- **SUPPLIED TEXT**
---*---

According to the slab warpage detection, apparatus having this configuration, the slab warpage detection apparatus includes the pair of pressing rolls that pinches the slab, the movement unit that supports the pair of pressing rolls to be movable in the thickness direction of the slab, and the position detecting unit that detects the positions of the pressing rolls in the thickness direction of the slab. Therefore, the pair of pressing rolls moves in the thickness direction of the slab in a manner following a shape of the slab, and warpage of the slab is sensed by detecting the positions of the pair of pressing rolls in the thickness direction of the slab, so that a warpage amount thereof can be accurately measured. In addition, a situation of warpage of the slab can be continuously detected.
In the present invention, in a case of considering a cross section including a drawing direction of the slab, warpage denotes displacement of a position in a direction perpendicular to the drawing direction of the slab. In the present invention, warpage of a slab in thickness becomes a target to be detected by the slab warpage detection apparatus. In addition, the thickness direction of the slab in the present invention indicates a thickness direction of the slab immediately below the roll segment.
In addition, in the present invention, the pressing rolls and the movement unit are provided at the rear of the roll segment, supporting the slab drawn from the mold, in the slab drawing direction (direction in which a slab is conveyed). Therefore, the warpage amount of a slab can be measured in an early stage, and a stop of an operation due to warpage of the slab can be avoided by taking appropriate countermeasures such as straightening this warpage.

---*---

(Collected data)
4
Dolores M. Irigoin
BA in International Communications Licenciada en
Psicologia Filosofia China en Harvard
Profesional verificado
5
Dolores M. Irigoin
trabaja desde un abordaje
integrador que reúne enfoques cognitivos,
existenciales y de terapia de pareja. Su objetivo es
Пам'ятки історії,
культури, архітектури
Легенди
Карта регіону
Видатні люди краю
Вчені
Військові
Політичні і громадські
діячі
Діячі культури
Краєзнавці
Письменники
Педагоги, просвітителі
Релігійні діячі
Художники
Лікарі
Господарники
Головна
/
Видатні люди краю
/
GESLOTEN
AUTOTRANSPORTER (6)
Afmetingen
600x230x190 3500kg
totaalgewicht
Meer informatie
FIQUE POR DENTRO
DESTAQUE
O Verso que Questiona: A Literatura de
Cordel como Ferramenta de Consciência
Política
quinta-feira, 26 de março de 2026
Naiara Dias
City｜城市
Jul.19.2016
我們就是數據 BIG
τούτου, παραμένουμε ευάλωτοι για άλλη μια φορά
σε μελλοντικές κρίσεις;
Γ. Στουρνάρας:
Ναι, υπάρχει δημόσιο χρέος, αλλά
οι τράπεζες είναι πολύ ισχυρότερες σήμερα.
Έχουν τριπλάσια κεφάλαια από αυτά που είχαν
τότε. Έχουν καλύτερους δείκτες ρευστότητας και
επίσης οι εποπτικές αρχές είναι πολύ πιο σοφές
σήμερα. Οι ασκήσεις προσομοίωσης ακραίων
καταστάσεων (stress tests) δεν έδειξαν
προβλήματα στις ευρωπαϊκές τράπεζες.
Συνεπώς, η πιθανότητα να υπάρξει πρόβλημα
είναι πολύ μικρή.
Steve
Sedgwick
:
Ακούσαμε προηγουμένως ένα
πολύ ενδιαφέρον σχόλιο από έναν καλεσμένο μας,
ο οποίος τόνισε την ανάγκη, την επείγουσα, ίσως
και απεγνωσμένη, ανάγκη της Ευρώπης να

---*---

- **PROBLEMS AND TASKS**
a - Print the part of the slab warpage text starting with "In the present invention, in" and going on through "the roll segment.".
b - Rewrite the paragraph of the slab warpage text that begins "In the present invention, in a case of considering" as a short bulleted list that keeps its main facts.
c - Go on with the slab warpage text from the point where it stops.
The items have nothing to do with the slab warpage text.

- **PER-TASK OUTPUTS**
a -
In the present invention, in a case of considering a cross section including a drawing direction of the slab, warpage denotes displacement of a position in a direction perpendicular to the drawing direction of the slab. In the present invention, warpage of a slab in thickness becomes a target to be detected by the slab warpage detection apparatus. In addition, the thickness direction of the slab in the present invention indicates a thickness direction of the slab immediately below the roll segment.

b -
- Warpage is the displacement of a position perpendicular to the slab's drawing direction, viewed in a cross section that includes that direction.
- The apparatus detects warpage of a slab in its thickness.
- The thickness direction of the slab is the one immediately below the roll segment.

c -
(2) Here, in the slab warpage detection apparatus according to the aspect described above, it is preferable that warpage of the slab is straightened by adjusting a balance of pressing forces of the pair of pressing rolls, for example, in a case where an amount of displacement of the positions of the pressing rolls in the thickness direction of the slab exceeds a predetermined value. The predetermined value of the amount of displacement of the positions of the pressing rolls in the thickness direction of the slab is a value obtained based on the past performance from an allowable value of the warpage amount with which a slab can be stably conveyed without riding on a lower conveying roll. This predetermined value is set in accordance with a roll size of the lower conveying roll.
In this case, warpage of the slab can be straightened in an early stage by adjusting the pressing forces of the pair of pressing rolls at the point of time the amount of displacement of the positions of the pressing rolls in the thickness direction of the slab exceeds the predetermined value is sensed, so that an operation stop due to warpage of the slab can be avoided. That is, in regard to a slab which is being conveyed at a predetermined speed, an operation stop due to warpage of the slab can be avoided by straightening the warpage of the slab at the point of time the warpage of the slab can be straightened.
(3) In the slab warpage detection apparatus according to (1) or (2), the slab having a center solid phase ratio of 70% or higher may be used as a detection target. In this case, the slab is prevented from expanding due to static pressure, so that warpage can be more accurately detected.
(4) In the slab warpage detection apparatus according to any one of (1) to (3), the continuous casting equipment may be a vertical type. In this case, in vertical-type continuous casting equipment in which a slab is drawn downward in a vertical direction, the warpage amount thereof can be measured by sensing warpage of a slab, in an early stage, conveyed without going through a step such as bending after being drawn from the mold.
(5) According to another aspect of the present invention, there is provided a method of detecting warpage of a slab using the slab warpage detection apparatus according to any one of (1), (3), and (4). The method of detecting warpage of a slab includes detecting warpage of a slab by causing the position detecting unit to detect the positions of the pressing rolls when the pair of pressing rolls moves in the thickness direction of the stab in a manner following a shape of the slab in a state where the slab is pinched by the pair of pressing rolls.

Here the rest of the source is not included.